• [YOUR GOAL]: Using the data below, return word for word every line from the one holding "f_number: 8" down to the one holding "hfov_deg: 17.3". Leave pictures out.

[[ GIVEN INFORMATION, beginning ]]

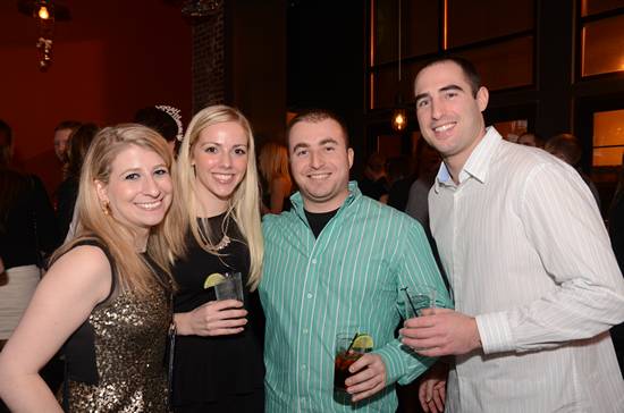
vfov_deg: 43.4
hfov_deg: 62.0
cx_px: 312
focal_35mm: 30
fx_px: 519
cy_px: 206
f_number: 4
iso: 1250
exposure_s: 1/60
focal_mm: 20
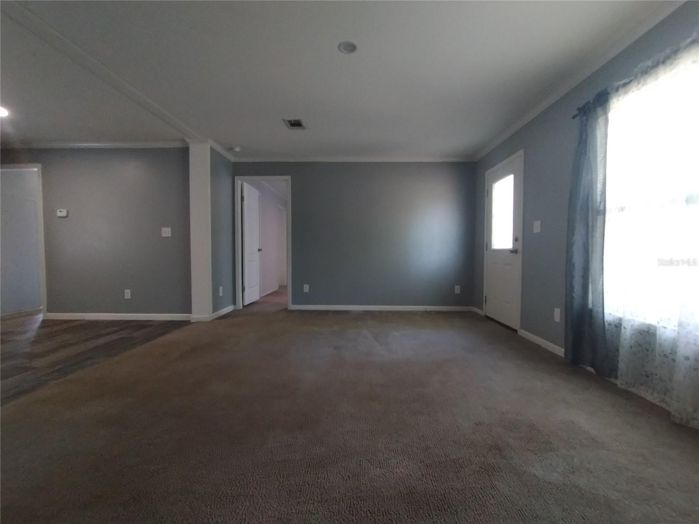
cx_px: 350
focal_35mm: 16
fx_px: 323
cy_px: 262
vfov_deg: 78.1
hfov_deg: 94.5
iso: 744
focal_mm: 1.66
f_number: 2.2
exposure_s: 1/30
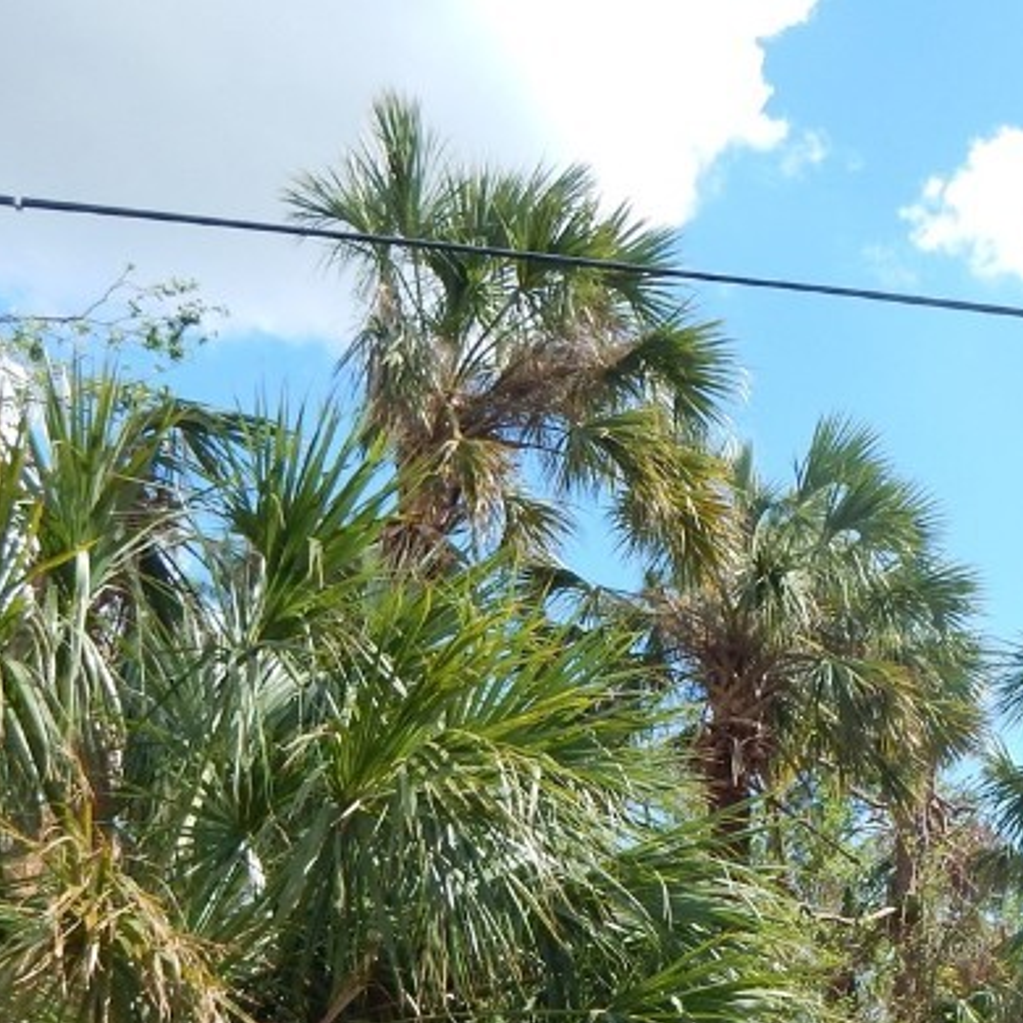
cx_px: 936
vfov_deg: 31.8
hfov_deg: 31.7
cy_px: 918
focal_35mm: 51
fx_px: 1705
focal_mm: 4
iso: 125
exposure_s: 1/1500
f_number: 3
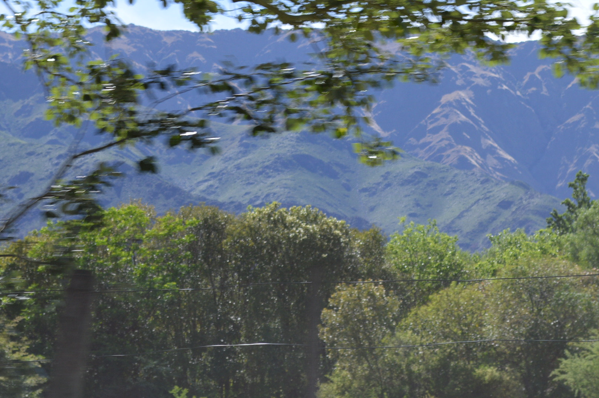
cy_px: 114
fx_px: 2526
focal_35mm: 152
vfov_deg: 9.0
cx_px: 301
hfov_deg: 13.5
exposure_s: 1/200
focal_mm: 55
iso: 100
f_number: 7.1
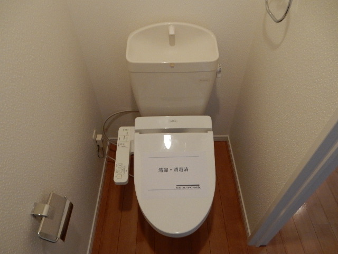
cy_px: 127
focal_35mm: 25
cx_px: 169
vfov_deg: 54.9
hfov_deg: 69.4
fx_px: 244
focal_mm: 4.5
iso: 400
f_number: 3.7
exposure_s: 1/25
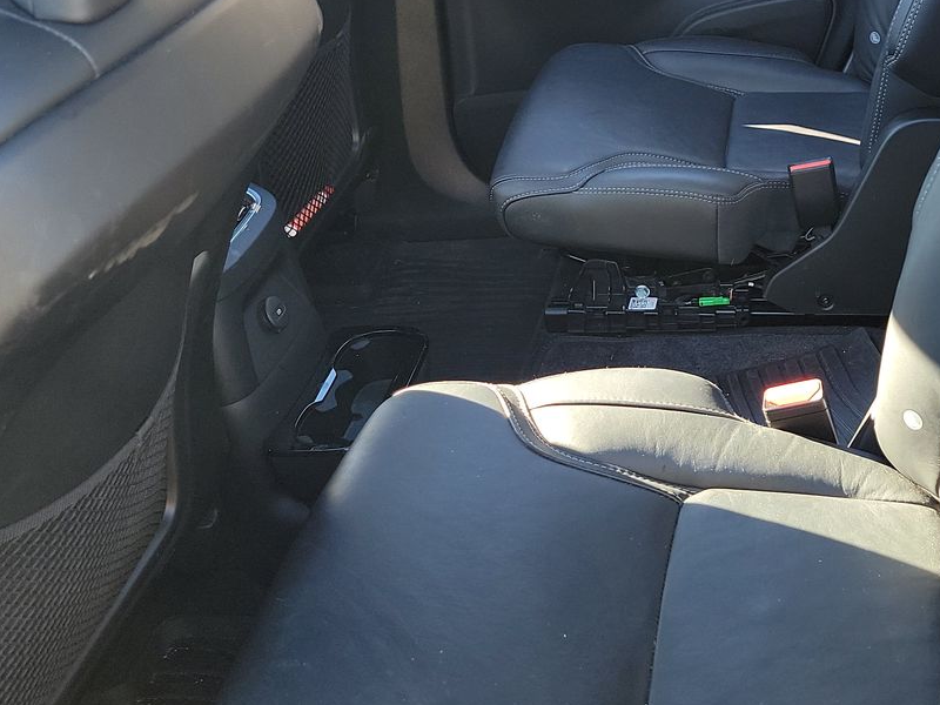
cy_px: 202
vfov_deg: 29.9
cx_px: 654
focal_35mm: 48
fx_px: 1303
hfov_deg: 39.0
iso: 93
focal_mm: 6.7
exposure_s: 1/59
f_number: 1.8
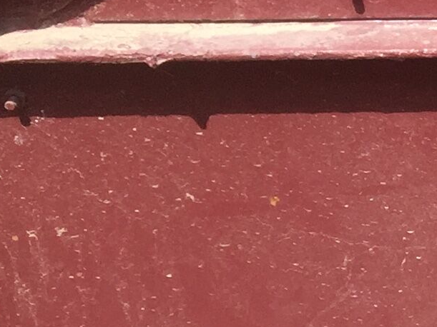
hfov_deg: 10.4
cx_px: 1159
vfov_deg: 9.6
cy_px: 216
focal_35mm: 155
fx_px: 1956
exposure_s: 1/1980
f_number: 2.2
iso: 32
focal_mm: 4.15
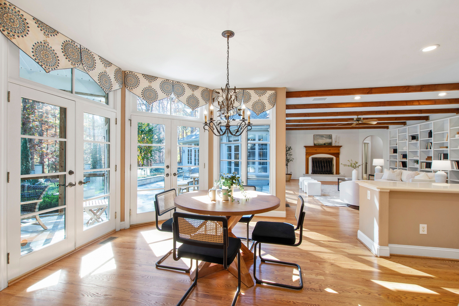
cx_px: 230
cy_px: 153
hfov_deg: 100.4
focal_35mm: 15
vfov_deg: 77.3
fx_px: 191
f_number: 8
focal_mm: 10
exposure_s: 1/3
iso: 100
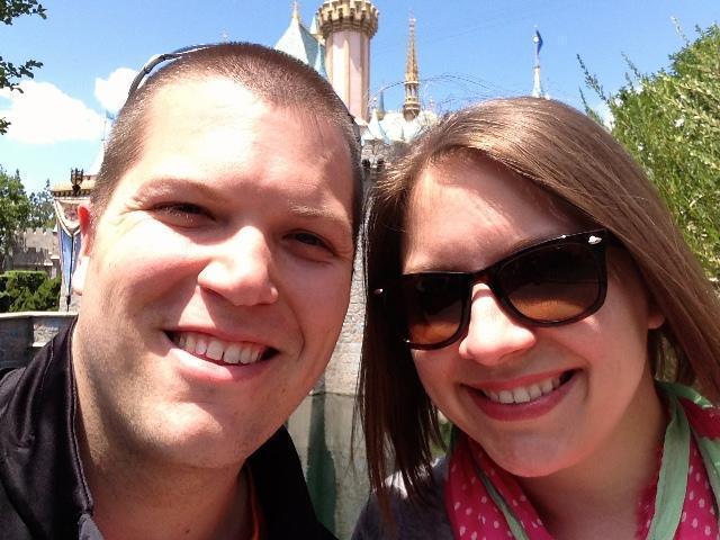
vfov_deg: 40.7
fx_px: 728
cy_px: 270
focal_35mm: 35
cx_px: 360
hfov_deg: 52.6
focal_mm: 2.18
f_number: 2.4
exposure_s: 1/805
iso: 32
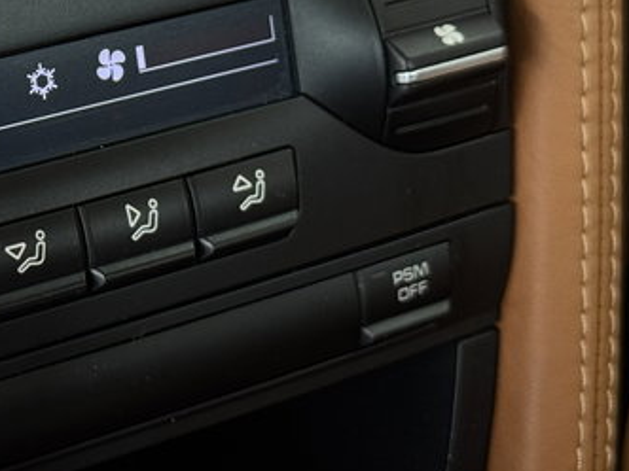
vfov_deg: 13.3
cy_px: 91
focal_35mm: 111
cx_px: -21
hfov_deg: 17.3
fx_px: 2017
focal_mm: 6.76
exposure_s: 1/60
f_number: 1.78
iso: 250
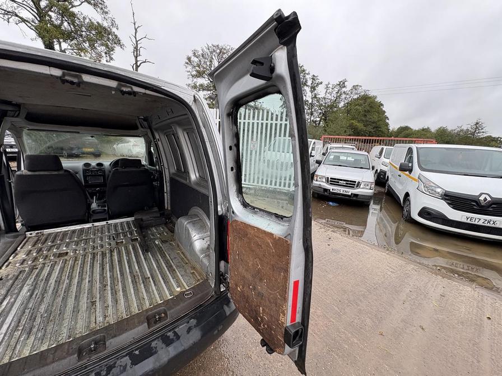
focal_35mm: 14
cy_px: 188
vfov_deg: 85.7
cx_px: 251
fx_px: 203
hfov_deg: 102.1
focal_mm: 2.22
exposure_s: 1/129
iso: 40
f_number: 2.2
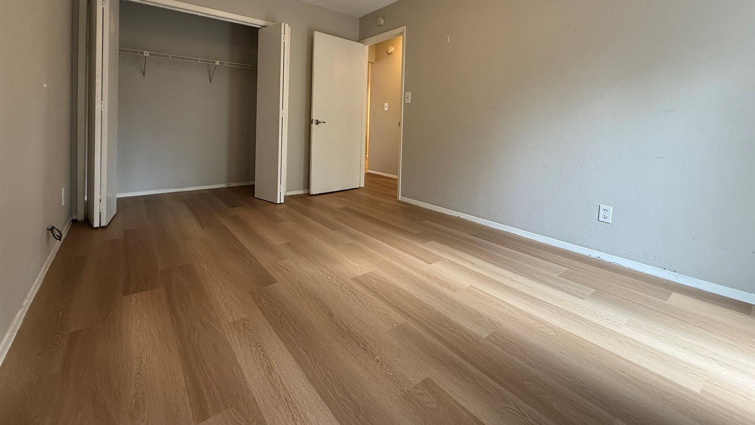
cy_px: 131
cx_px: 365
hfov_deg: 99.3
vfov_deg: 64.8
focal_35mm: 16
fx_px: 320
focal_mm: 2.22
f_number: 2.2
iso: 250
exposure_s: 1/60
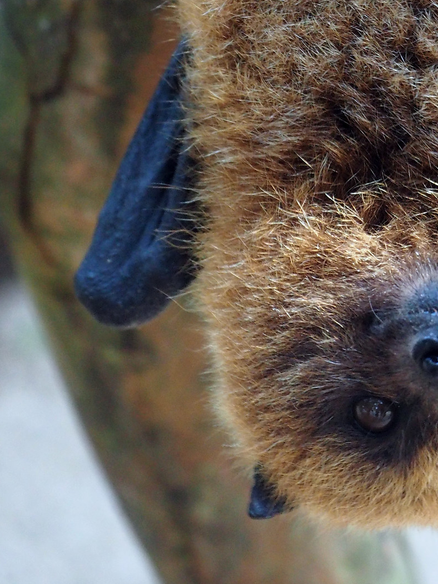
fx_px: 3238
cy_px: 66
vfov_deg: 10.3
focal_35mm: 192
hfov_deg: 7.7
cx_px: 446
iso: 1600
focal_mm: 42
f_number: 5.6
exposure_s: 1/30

[[ GIVEN INFORMATION, end ]]

• [EXPECTED ANSWER]:
f_number: 8
focal_mm: 10
exposure_s: 1/3
iso: 100
vfov_deg: 40.7
fx_px: 728
cy_px: 270
focal_35mm: 35
cx_px: 360
hfov_deg: 52.6
focal_mm: 2.18
f_number: 2.4
exposure_s: 1/805
iso: 32
vfov_deg: 13.3
cy_px: 91
focal_35mm: 111
cx_px: -21
hfov_deg: 17.3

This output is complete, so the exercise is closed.